**TASK TO CARRY OUT:**
Return every line from the records below in which the word "right" is found.

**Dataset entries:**
--

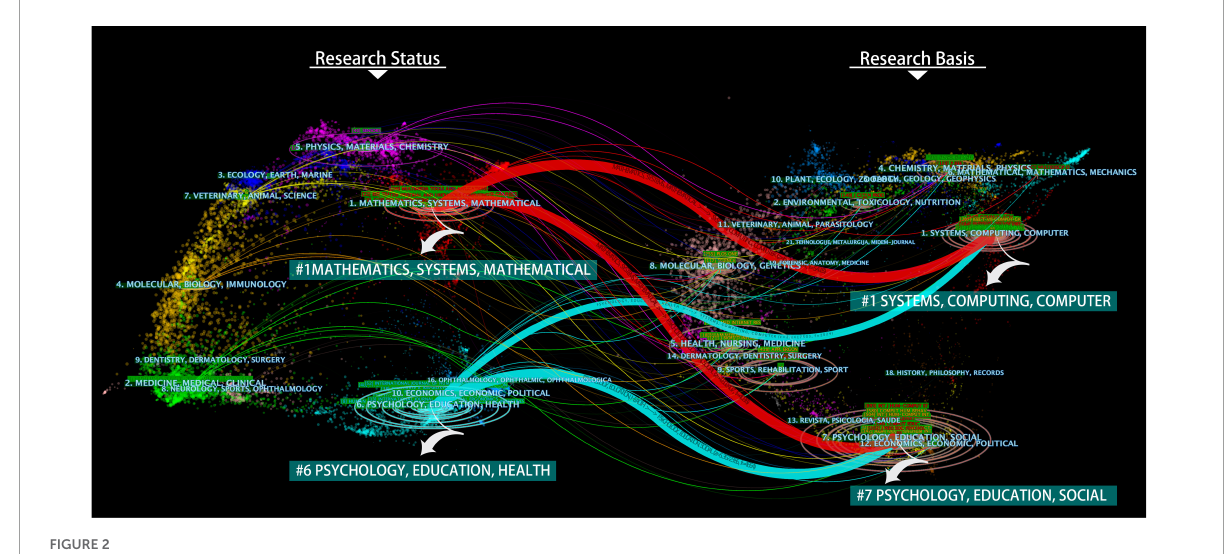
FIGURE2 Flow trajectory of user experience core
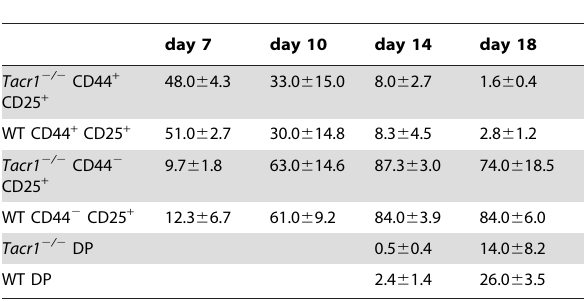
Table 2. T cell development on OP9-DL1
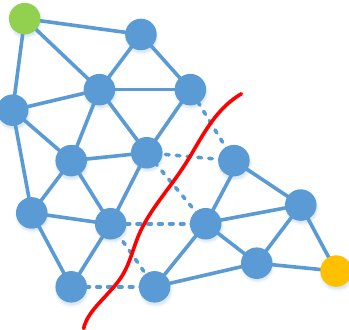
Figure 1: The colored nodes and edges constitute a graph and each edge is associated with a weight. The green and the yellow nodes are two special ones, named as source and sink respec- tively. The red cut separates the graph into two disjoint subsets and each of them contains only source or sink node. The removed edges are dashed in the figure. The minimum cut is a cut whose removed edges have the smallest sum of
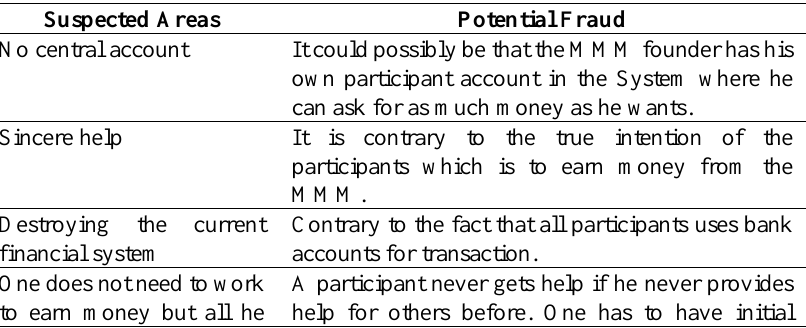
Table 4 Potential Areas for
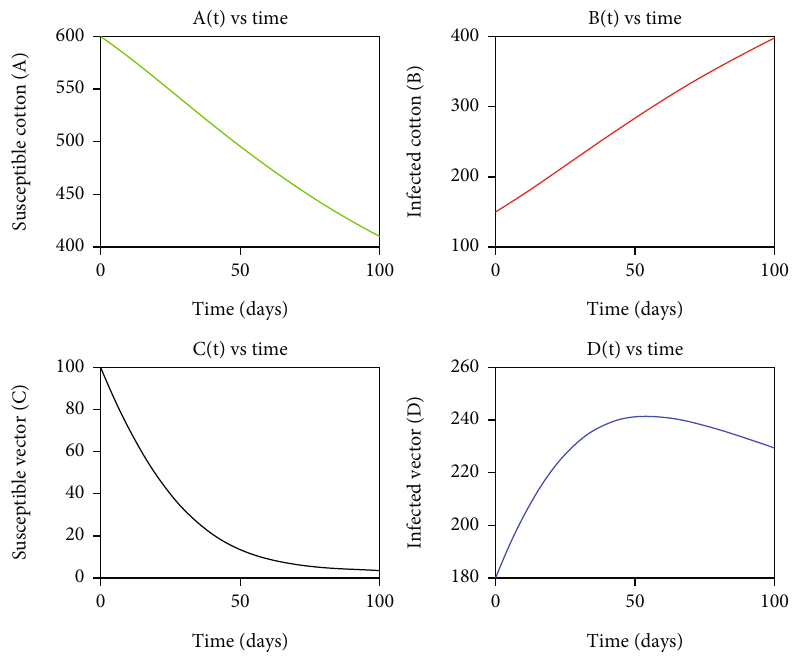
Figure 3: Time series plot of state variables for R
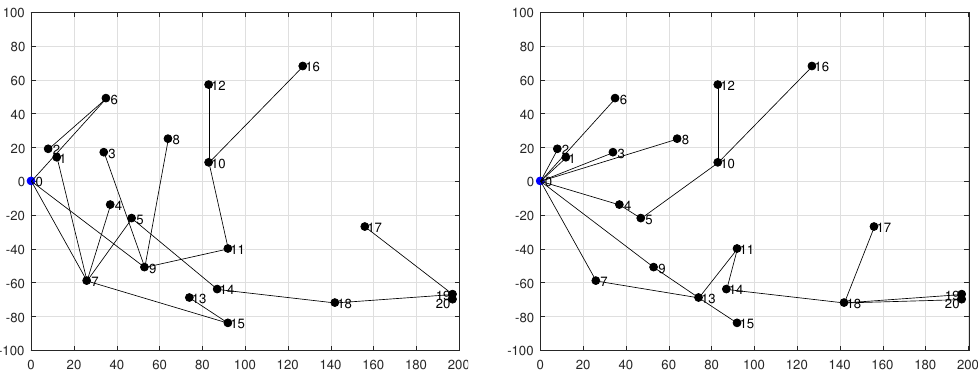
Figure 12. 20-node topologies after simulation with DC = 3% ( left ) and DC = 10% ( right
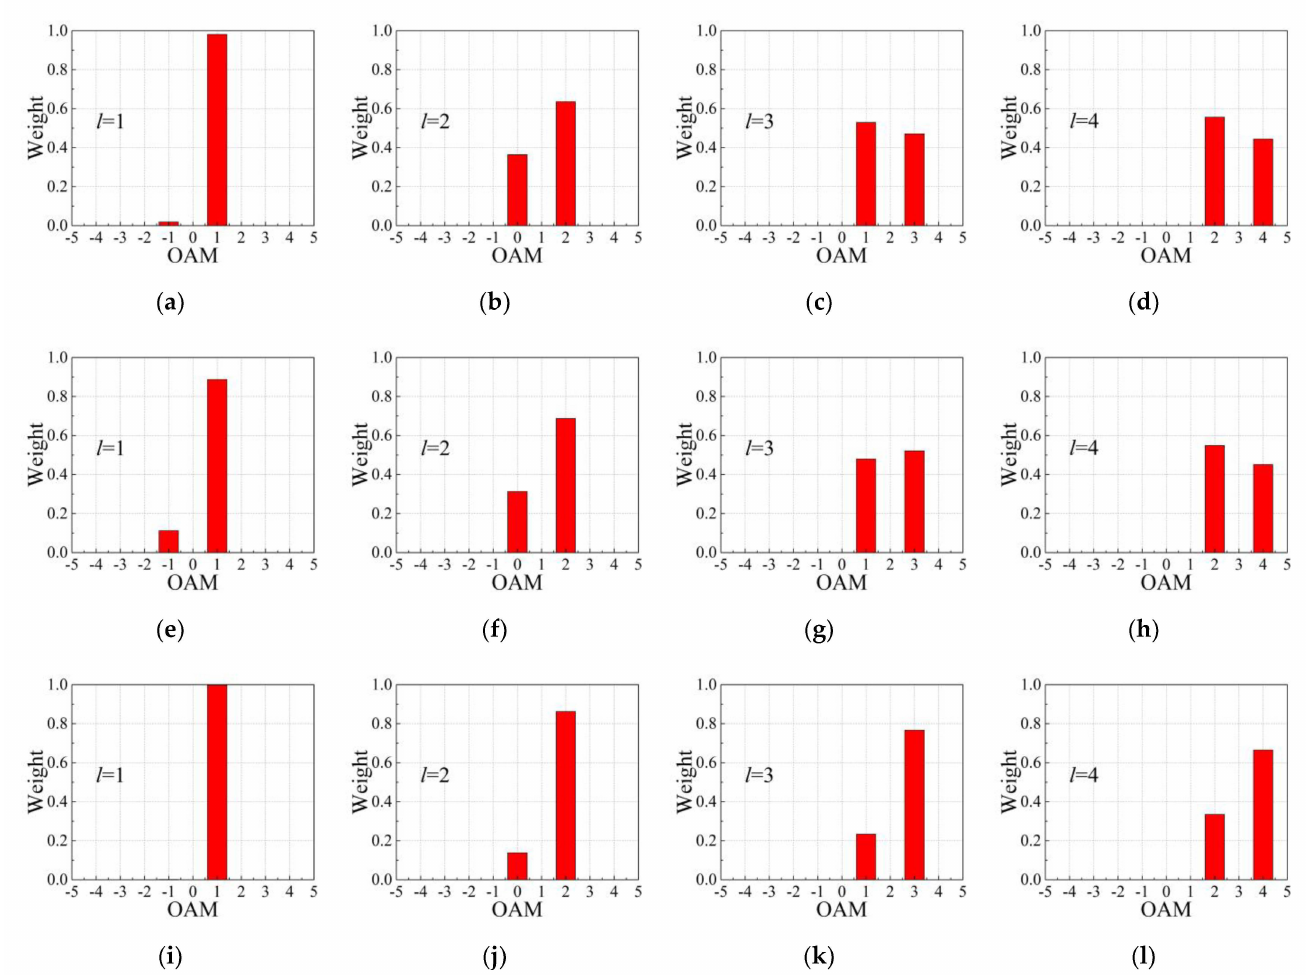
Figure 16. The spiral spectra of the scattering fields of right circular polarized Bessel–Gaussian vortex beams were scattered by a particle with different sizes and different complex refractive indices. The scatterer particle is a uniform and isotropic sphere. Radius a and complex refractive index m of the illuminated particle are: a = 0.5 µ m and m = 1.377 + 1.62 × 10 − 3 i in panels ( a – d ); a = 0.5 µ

--

**EXERCISE ANSWER:**
Figure 12. 20-node topologies after simulation with DC = 3% ( left ) and DC = 10% ( right
Figure 16. The spiral spectra of the scattering fields of right circular polarized Bessel–Gaussian vortex beams were scattered by a particle with different sizes and different complex refractive indices. The scatterer particle is a uniform and isotropic sphere. Radius a and complex refractive index m of the illuminated particle are: a = 0.5 µ m and m = 1.377 + 1.62 × 10 − 3 i in panels ( a – d ); a = 0.5 µ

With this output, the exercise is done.